- Excerpt provided:
BEGIN

The UEFA Euro 2016 football match between England and Wales this afternoon, which kicked off at 2pm and occurred during working hours, triggered a 2 hour long surge of Internet traffic as office staff moved to keep a sly eye on proceedings by using video streaming services like iPlayer (BBC).
The previous England game against Russia produced almost no impact upon UK Internet traffic, not least because it occurred outside of working hours and that meant people could sit down in front of a traditional TV in order to enjoy the event.
However it’s always a different story when the national team play during working hours and on this occasion the UK had two teams playing against each other, which no doubt pushed the numbers up higher than usual. The first to report is LONAP (via AAISP) and you can clearly see the huge spike from 2pm to 4pm at the end.
Elsewhere the Leeds Internet Exchange (IXLeeds) reported that they delivered twice the usual weekday load (5Gbit) to Northern ISPs during the match and business ISP Timico noted that football viewing built up to 2.3Gbps (Gigabits per second) of streaming after half-time, which was spread across small / large offices and homes. Other ISPs have also reported a similar surge.
Three lions on my shirt
Optic light still gleaming
Massive traffic spurt
Never stopped me peeringNew traffic record, 198.7Gbit #ENGWAL
— LONAP (@LONAP) June 16, 2016
We are currently aware of slower than expected broadband speeds. This appears to be directly linked to high volumes of iPlayer traffic.
— Aquiss Broadband (@AquissBroadband) June 16, 2016
The match also occurred at the same time as news broke that MP Jo Cox had tragically lost her life after being shot and stabbed during an attack in Birstall, which may have also played a part in today’s traffic spike 🙁 .
UPDATE 17th June 2016 (7am)
Mobile operator EE claims to have seen the most data traffic ever on its 3G and 4G network yesterday, as England and Wales fans watched the match on their mobile devices. When Daniel Sturridge scored the winner, EE’s network data traffic was 50% higher than its last peak during Tim Cahill’s World Cup goal in 2014.
UPDATE 18th June 2016
The BBC reports that 11.8 million unique daily visitors hit their UK sport website on match day, which is up from the last record of 10.2 million (final day of the 2015-16 Premier League). Meanwhile 2.3 million were watching a video stream of the match online via the BBC’s site, which is double the previous record.

END

- Extracted information:
BEGIN

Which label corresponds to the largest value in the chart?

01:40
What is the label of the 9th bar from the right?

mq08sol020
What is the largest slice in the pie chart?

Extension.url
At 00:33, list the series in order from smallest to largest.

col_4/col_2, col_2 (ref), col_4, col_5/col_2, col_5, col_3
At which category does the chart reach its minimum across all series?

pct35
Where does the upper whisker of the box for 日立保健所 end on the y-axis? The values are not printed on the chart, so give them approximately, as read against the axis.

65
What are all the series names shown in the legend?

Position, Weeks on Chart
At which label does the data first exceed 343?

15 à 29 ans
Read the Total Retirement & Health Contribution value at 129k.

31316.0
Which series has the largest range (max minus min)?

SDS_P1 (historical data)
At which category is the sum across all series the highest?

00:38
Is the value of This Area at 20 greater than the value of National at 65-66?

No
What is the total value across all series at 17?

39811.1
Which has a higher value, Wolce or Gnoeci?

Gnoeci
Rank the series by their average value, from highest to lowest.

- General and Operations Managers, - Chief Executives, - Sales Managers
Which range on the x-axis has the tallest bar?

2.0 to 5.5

END

- Work instruction 1: How would you translate the sentence "Other ISPs have also reported a similar surge." from the article on Euro 2016 Internet traffic into Spanish?
- Work instruction 2: Transcribe the part of the article on Euro 2016 Internet traffic starting with "Three lions on" and going on through "June 2016 (7am)".

- Response 1: Otros ISP también han informado de un aumento similar.

- Response 2:
Three lions on my shirt
Optic light still gleaming
Massive traffic spurt
Never stopped me peeringNew traffic record, 198.7Gbit #ENGWAL
— LONAP (@LONAP) June 16, 2016
We are currently aware of slower than expected broadband speeds. This appears to be directly linked to high volumes of iPlayer traffic.
— Aquiss Broadband (@AquissBroadband) June 16, 2016
The match also occurred at the same time as news broke that MP Jo Cox had tragically lost her life after being shot and stabbed during an attack in Birstall, which may have also played a part in today’s traffic spike 🙁 .
UPDATE 17th June 2016 (7am)